_Task_
Please gather every line in the items below that contains the word "Одинцово". Case counts.

_The records_
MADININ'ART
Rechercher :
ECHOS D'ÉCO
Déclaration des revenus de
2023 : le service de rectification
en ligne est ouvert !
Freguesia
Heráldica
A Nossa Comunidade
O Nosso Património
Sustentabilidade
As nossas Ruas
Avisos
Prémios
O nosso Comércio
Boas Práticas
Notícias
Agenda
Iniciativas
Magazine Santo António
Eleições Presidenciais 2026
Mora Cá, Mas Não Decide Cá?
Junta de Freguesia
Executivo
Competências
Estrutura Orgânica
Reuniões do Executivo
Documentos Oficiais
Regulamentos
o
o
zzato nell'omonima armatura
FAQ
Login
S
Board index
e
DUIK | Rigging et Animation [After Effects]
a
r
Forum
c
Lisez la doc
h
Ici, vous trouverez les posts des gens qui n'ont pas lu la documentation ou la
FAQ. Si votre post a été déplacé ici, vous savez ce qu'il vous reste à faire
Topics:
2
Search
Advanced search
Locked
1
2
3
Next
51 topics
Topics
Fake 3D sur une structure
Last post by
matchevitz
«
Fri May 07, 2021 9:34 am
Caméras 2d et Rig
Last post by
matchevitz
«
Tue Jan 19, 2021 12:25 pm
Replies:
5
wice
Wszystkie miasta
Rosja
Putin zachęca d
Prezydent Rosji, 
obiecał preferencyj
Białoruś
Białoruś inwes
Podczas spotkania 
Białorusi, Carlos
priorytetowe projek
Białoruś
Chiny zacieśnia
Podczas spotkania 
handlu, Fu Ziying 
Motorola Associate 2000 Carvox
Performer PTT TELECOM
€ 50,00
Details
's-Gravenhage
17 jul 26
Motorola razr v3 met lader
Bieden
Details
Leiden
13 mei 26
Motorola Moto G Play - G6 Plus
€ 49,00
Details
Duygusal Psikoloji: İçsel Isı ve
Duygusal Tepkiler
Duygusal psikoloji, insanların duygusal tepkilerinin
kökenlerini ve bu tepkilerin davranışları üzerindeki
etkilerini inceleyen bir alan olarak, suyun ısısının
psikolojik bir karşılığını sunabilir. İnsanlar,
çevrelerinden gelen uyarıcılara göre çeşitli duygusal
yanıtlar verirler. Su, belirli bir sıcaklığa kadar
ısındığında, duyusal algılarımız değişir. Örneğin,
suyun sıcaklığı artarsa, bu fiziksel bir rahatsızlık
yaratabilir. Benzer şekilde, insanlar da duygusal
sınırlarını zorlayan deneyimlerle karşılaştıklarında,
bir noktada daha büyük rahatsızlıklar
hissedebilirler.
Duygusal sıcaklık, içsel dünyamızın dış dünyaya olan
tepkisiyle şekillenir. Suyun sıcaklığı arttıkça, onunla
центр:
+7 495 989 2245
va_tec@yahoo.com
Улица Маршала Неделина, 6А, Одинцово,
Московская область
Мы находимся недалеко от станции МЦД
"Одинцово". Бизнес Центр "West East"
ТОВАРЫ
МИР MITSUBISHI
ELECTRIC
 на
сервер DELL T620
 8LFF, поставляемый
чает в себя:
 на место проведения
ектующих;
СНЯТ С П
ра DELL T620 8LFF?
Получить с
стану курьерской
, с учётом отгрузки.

_Your response_
Улица Маршала Неделина, 6А, Одинцово,
"Одинцово". Бизнес Центр "West East"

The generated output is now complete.